Roles bring with them responsibilities and the concomitant obligation to give back and add value moving down the channel to the end-user. Each of the players in this distribution game understands their position and the reality of the changing world of agribusiness. Hence the growing distrust and channel conflict – all over customer knowledge and who owns the customer, it would seem.

A good Dealer or Distributor partner is invaluable: in the past, they were guaranteed the financial success they sought[1]. North American “Distribution Systems”, my academic friend reminded me, traditionally “owned” certain responsibilities:

a. Sales,

b. “Demand fulfillment,”

c. Physical distribution,

d. “Product modification and after-sale service, “ and,

e. “Risk assumption.”

In everyday language, the agribusiness “OEM”’s rely on their channel partners to be just that: “partners”.

Distribution is asked to generate demand, to sell their manufacturers’ products and to negotiate pricing; we ask them to run a business, stocking their shelves with inventory from our “plants” and at the same time to train their people to support us (and, we want them to support only us, knowing full-well they are, in most cases, multi-line outlets); we ask them to move product around the system and to customize it in the fields or barns; we ask them take on some major risks: inventory carrying, customer credit, investments in their own place to support the specific distribution and support of our products. We ask a lot. Good distribution partners give a lot – in some cases even more than we might have dared to imagine.

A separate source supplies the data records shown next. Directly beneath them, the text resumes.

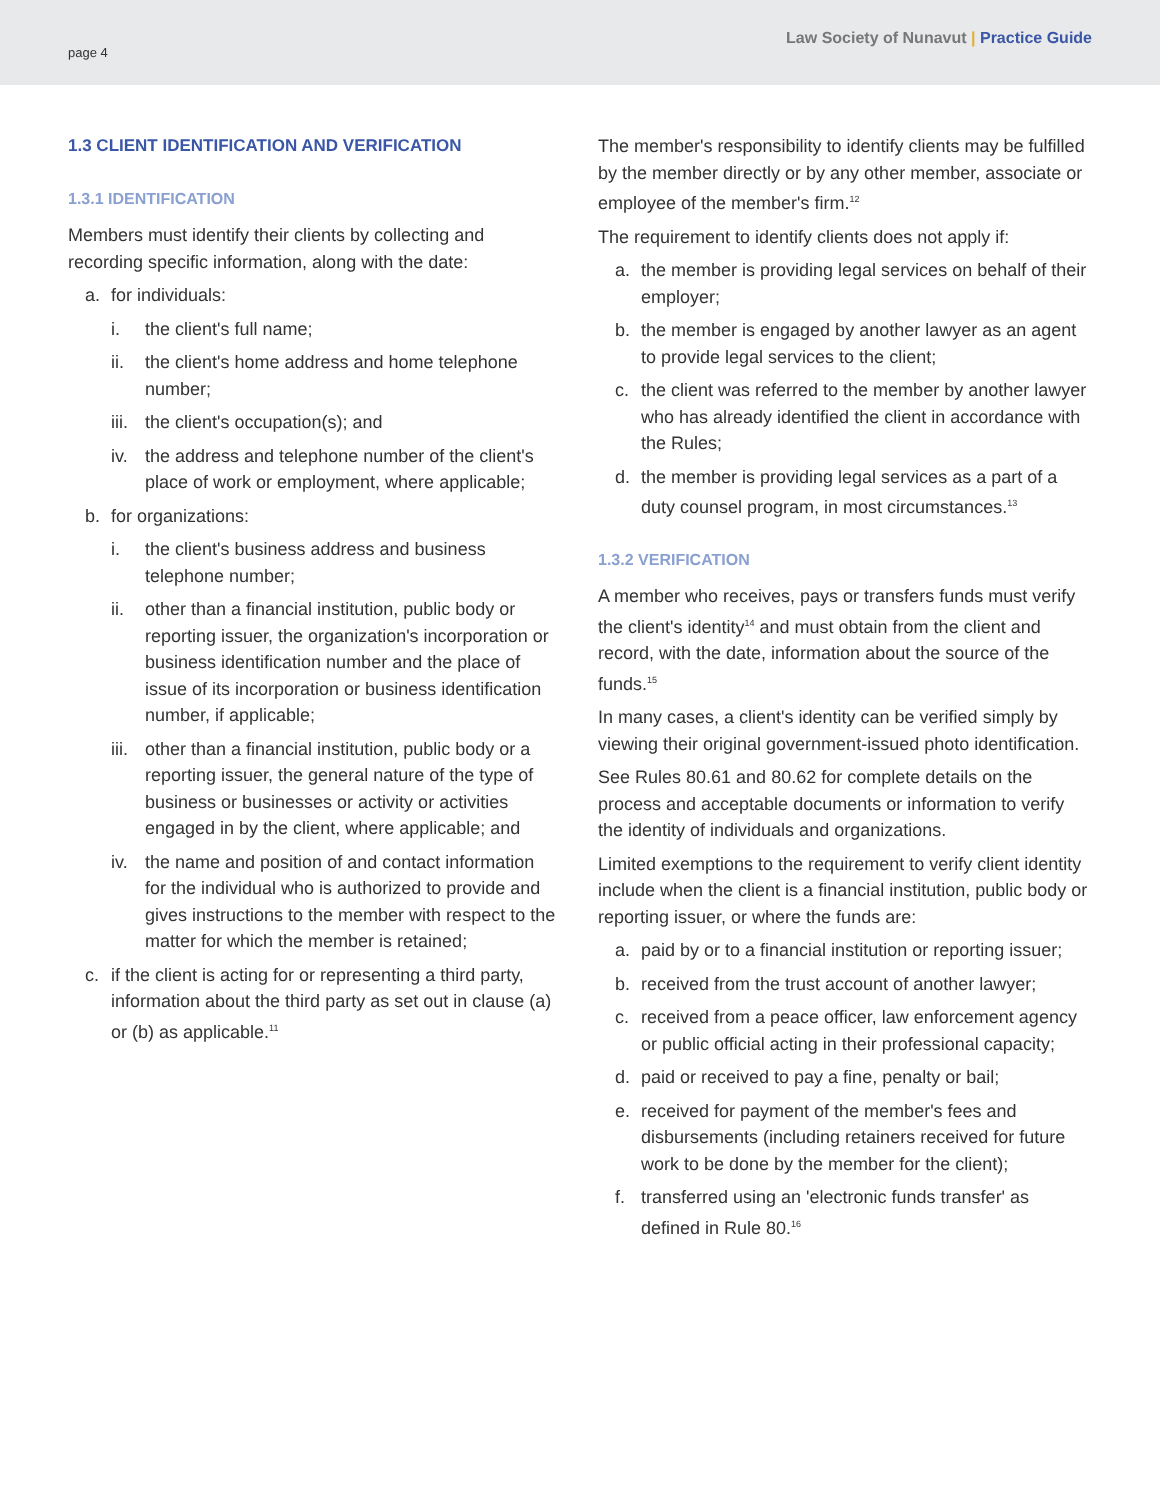page 4 Law Society of Nunavut | Practice Guide
1.3 CLIENT IDENTIFICATION AND VERIFICATION
1.3.1 IDENTIFICATION
Members must identify their clients by collecting and recording specific information, along with the date:
a. for individuals:
i. the client's full name;
ii. the client's home address and home telephone number;
iii. the client's occupation(s); and
iv. the address and telephone number of the client's place of work or employment, where applicable;
b. for organizations:
i. the client's business address and business telephone number;
ii. other than a financial institution, public body or reporting issuer, the organization's incorporation or business identification number and the place of issue of its incorporation or business identification number, if applicable;
iii. other than a financial institution, public body or a reporting issuer, the general nature of the type of business or businesses or activity or activities engaged in by the client, where applicable; and
iv. the name and position of and contact information for the individual who is authorized to provide and gives instructions to the member with respect to the matter for which the member is retained;
c. if the client is acting for or representing a third party, information about the third party as set out in clause (a) or (b) as applicable.<sup>11</sup>
The member's responsibility to identify clients may be fulfilled by the member directly or by any other member, associate or employee of the member's firm.<sup>12</sup>
The requirement to identify clients does not apply if:
a. the member is providing legal services on behalf of their employer;
b. the member is engaged by another lawyer as an agent to provide legal services to the client;
c. the client was referred to the member by another lawyer who has already identified the client in accordance with the Rules;
d. the member is providing legal services as a part of a duty counsel program, in most circumstances.<sup>13</sup>
1.3.2 VERIFICATION
A member who receives, pays or transfers funds must verify the client's identity<sup>14</sup> and must obtain from the client and record, with the date, information about the source of the funds.<sup>15</sup>
In many cases, a client's identity can be verified simply by viewing their original government-issued photo identification.
See Rules 80.61 and 80.62 for complete details on the process and acceptable documents or information to verify the identity of individuals and organizations.
Limited exemptions to the requirement to verify client identity include when the client is a financial institution, public body or reporting issuer, or where the funds are:
a. paid by or to a financial institution or reporting issuer;
b. received from the trust account of another lawyer;
c. received from a peace officer, law enforcement agency or public official acting in their professional capacity;
d. paid or received to pay a fine, penalty or bail;
e. received for payment of the member's fees and disbursements (including retainers received for future work to be done by the member for the client);
f. transferred using an 'electronic funds transfer' as defined in Rule 80.<sup>16</sup>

Those comfortable halcyon days of agribusiness have been disappearing ever since the mid-90’s. Information, transgenics, the power of the internet and the flattening of the world seem to be among “the root-causes.” There has been a blurring of roles, a continuing shrinkage in number of outlets there is also the threat – real or perceived - of manufacturers cutting out the middle guys, and a growing need to transform producer and grower data into actionable knowledge used sensitively to create a competitive advantage and noticeable point of differentiation.



[1] I recognize that there are different naming conventions by industry: if we’re talking about the distribution value chain for seeds, crop chemicals, pharmaceuticals, etc. For ease, I’ve opted to use neutral words that work across multiple scenarios.